- [Task description]:
Reproduce every one of the items below verbatim, line by line.

— begin Supplied records —

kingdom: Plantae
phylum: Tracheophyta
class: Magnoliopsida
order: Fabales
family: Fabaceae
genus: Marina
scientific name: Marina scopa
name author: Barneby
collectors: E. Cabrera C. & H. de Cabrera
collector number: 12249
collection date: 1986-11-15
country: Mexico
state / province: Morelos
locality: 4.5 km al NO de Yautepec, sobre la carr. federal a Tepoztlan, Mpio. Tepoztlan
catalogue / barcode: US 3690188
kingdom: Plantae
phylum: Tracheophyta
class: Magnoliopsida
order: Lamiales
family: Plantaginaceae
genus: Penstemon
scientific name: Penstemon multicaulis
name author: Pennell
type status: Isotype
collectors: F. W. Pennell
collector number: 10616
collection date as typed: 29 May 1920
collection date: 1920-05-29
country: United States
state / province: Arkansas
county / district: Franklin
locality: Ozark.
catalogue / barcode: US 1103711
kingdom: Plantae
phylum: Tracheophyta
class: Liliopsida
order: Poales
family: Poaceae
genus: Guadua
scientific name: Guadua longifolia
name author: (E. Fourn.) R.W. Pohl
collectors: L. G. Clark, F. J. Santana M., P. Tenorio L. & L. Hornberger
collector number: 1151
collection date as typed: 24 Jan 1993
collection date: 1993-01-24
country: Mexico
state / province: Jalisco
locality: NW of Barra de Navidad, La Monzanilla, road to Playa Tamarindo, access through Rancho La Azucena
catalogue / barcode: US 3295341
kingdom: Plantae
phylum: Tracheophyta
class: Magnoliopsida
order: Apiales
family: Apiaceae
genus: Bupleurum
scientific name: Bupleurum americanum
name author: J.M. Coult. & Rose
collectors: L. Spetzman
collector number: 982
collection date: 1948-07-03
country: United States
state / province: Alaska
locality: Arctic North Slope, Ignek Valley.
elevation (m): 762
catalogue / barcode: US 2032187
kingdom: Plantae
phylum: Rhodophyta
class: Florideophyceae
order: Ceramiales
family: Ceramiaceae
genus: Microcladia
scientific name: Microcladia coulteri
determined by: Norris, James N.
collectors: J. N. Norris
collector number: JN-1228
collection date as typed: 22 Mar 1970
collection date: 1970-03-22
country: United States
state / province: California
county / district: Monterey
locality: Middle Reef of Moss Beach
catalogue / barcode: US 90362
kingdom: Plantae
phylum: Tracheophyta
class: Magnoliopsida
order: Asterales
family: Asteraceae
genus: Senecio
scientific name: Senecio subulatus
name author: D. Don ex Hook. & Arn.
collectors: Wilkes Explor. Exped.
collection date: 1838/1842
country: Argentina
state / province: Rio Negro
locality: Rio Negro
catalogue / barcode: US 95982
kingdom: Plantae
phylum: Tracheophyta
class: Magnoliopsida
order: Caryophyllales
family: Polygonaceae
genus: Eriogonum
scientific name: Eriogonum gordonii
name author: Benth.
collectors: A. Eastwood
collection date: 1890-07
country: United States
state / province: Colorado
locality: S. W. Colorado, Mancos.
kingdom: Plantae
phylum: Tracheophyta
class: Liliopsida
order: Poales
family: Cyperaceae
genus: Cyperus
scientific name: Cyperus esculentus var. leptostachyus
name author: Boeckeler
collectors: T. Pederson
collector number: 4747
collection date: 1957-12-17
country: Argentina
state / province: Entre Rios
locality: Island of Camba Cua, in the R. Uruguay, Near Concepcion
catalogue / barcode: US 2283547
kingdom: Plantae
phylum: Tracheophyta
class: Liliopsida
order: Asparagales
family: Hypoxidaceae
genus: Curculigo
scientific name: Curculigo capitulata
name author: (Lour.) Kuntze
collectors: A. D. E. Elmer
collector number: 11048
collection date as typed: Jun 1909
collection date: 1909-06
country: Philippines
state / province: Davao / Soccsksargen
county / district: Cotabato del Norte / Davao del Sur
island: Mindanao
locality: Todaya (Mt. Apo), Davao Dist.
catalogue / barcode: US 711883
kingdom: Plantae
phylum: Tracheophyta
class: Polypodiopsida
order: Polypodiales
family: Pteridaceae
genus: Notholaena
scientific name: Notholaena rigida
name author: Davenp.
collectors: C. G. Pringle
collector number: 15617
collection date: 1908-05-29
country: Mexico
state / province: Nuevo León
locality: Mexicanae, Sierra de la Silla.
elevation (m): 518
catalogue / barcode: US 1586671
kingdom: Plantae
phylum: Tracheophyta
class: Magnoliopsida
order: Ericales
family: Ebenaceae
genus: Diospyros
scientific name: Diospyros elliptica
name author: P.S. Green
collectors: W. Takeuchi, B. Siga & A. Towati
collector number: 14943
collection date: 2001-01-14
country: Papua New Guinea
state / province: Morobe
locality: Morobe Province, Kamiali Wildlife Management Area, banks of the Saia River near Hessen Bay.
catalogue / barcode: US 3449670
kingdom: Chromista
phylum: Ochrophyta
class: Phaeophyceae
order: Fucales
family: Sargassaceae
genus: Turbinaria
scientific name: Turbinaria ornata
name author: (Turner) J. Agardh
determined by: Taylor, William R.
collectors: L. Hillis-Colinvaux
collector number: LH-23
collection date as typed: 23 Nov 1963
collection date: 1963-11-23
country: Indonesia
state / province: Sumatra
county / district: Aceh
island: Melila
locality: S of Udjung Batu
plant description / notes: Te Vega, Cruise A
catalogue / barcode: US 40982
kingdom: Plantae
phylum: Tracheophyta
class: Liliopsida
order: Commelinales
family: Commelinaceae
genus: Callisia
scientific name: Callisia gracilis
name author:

— end Supplied records —

- [Problem solution]:
kingdom: Plantae
phylum: Tracheophyta
class: Magnoliopsida
order: Fabales
family: Fabaceae
genus: Marina
scientific name: Marina scopa
name author: Barneby
collectors: E. Cabrera C. & H. de Cabrera
collector number: 12249
collection date: 1986-11-15
country: Mexico
state / province: Morelos
locality: 4.5 km al NO de Yautepec, sobre la carr. federal a Tepoztlan, Mpio. Tepoztlan
catalogue / barcode: US 3690188
kingdom: Plantae
phylum: Tracheophyta
class: Magnoliopsida
order: Lamiales
family: Plantaginaceae
genus: Penstemon
scientific name: Penstemon multicaulis
name author: Pennell
type status: Isotype
collectors: F. W. Pennell
collector number: 10616
collection date as typed: 29 May 1920
collection date: 1920-05-29
country: United States
state / province: Arkansas
county / district: Franklin
locality: Ozark.
catalogue / barcode: US 1103711
kingdom: Plantae
phylum: Tracheophyta
class: Liliopsida
order: Poales
family: Poaceae
genus: Guadua
scientific name: Guadua longifolia
name author: (E. Fourn.) R.W. Pohl
collectors: L. G. Clark, F. J. Santana M., P. Tenorio L. & L. Hornberger
collector number: 1151
collection date as typed: 24 Jan 1993
collection date: 1993-01-24
country: Mexico
state / province: Jalisco
locality: NW of Barra de Navidad, La Monzanilla, road to Playa Tamarindo, access through Rancho La Azucena
catalogue / barcode: US 3295341
kingdom: Plantae
phylum: Tracheophyta
class: Magnoliopsida
order: Apiales
family: Apiaceae
genus: Bupleurum
scientific name: Bupleurum americanum
name author: J.M. Coult. & Rose
collectors: L. Spetzman
collector number: 982
collection date: 1948-07-03
country: United States
state / province: Alaska
locality: Arctic North Slope, Ignek Valley.
elevation (m): 762
catalogue / barcode: US 2032187
kingdom: Plantae
phylum: Rhodophyta
class: Florideophyceae
order: Ceramiales
family: Ceramiaceae
genus: Microcladia
scientific name: Microcladia coulteri
determined by: Norris, James N.
collectors: J. N. Norris
collector number: JN-1228
collection date as typed: 22 Mar 1970
collection date: 1970-03-22
country: United States
state / province: California
county / district: Monterey
locality: Middle Reef of Moss Beach
catalogue / barcode: US 90362
kingdom: Plantae
phylum: Tracheophyta
class: Magnoliopsida
order: Asterales
family: Asteraceae
genus: Senecio
scientific name: Senecio subulatus
name author: D. Don ex Hook. & Arn.
collectors: Wilkes Explor. Exped.
collection date: 1838/1842
country: Argentina
state / province: Rio Negro
locality: Rio Negro
catalogue / barcode: US 95982
kingdom: Plantae
phylum: Tracheophyta
class: Magnoliopsida
order: Caryophyllales
family: Polygonaceae
genus: Eriogonum
scientific name: Eriogonum gordonii
name author: Benth.
collectors: A. Eastwood
collection date: 1890-07
country: United States
state / province: Colorado
locality: S. W. Colorado, Mancos.
kingdom: Plantae
phylum: Tracheophyta
class: Liliopsida
order: Poales
family: Cyperaceae
genus: Cyperus
scientific name: Cyperus esculentus var. leptostachyus
name author: Boeckeler
collectors: T. Pederson
collector number: 4747
collection date: 1957-12-17
country: Argentina
state / province: Entre Rios
locality: Island of Camba Cua, in the R. Uruguay, Near Concepcion
catalogue / barcode: US 2283547
kingdom: Plantae
phylum: Tracheophyta
class: Liliopsida
order: Asparagales
family: Hypoxidaceae
genus: Curculigo
scientific name: Curculigo capitulata
name author: (Lour.) Kuntze
collectors: A. D. E. Elmer
collector number: 11048
collection date as typed: Jun 1909
collection date: 1909-06
country: Philippines
state / province: Davao / Soccsksargen
county / district: Cotabato del Norte / Davao del Sur
island: Mindanao
locality: Todaya (Mt. Apo), Davao Dist.
catalogue / barcode: US 711883
kingdom: Plantae
phylum: Tracheophyta
class: Polypodiopsida
order: Polypodiales
family: Pteridaceae
genus: Notholaena
scientific name: Notholaena rigida
name author: Davenp.
collectors: C. G. Pringle
collector number: 15617
collection date: 1908-05-29
country: Mexico
state / province: Nuevo León
locality: Mexicanae, Sierra de la Silla.
elevation (m): 518
catalogue / barcode: US 1586671
kingdom: Plantae
phylum: Tracheophyta
class: Magnoliopsida
order: Ericales
family: Ebenaceae
genus: Diospyros
scientific name: Diospyros elliptica
name author: P.S. Green
collectors: W. Takeuchi, B. Siga & A. Towati
collector number: 14943
collection date: 2001-01-14
country: Papua New Guinea
state / province: Morobe
locality: Morobe Province, Kamiali Wildlife Management Area, banks of the Saia River near Hessen Bay.
catalogue / barcode: US 3449670
kingdom: Chromista
phylum: Ochrophyta
class: Phaeophyceae
order: Fucales
family: Sargassaceae
genus: Turbinaria
scientific name: Turbinaria ornata
name author: (Turner) J. Agardh
determined by: Taylor, William R.
collectors: L. Hillis-Colinvaux
collector number: LH-23
collection date as typed: 23 Nov 1963
collection date: 1963-11-23
country: Indonesia
state / province: Sumatra
county / district: Aceh
island: Melila
locality: S of Udjung Batu
plant description / notes: Te Vega, Cruise A
catalogue / barcode: US 40982
kingdom: Plantae
phylum: Tracheophyta
class: Liliopsida
order: Commelinales
family: Commelinaceae
genus: Callisia
scientific name: Callisia gracilis
name author:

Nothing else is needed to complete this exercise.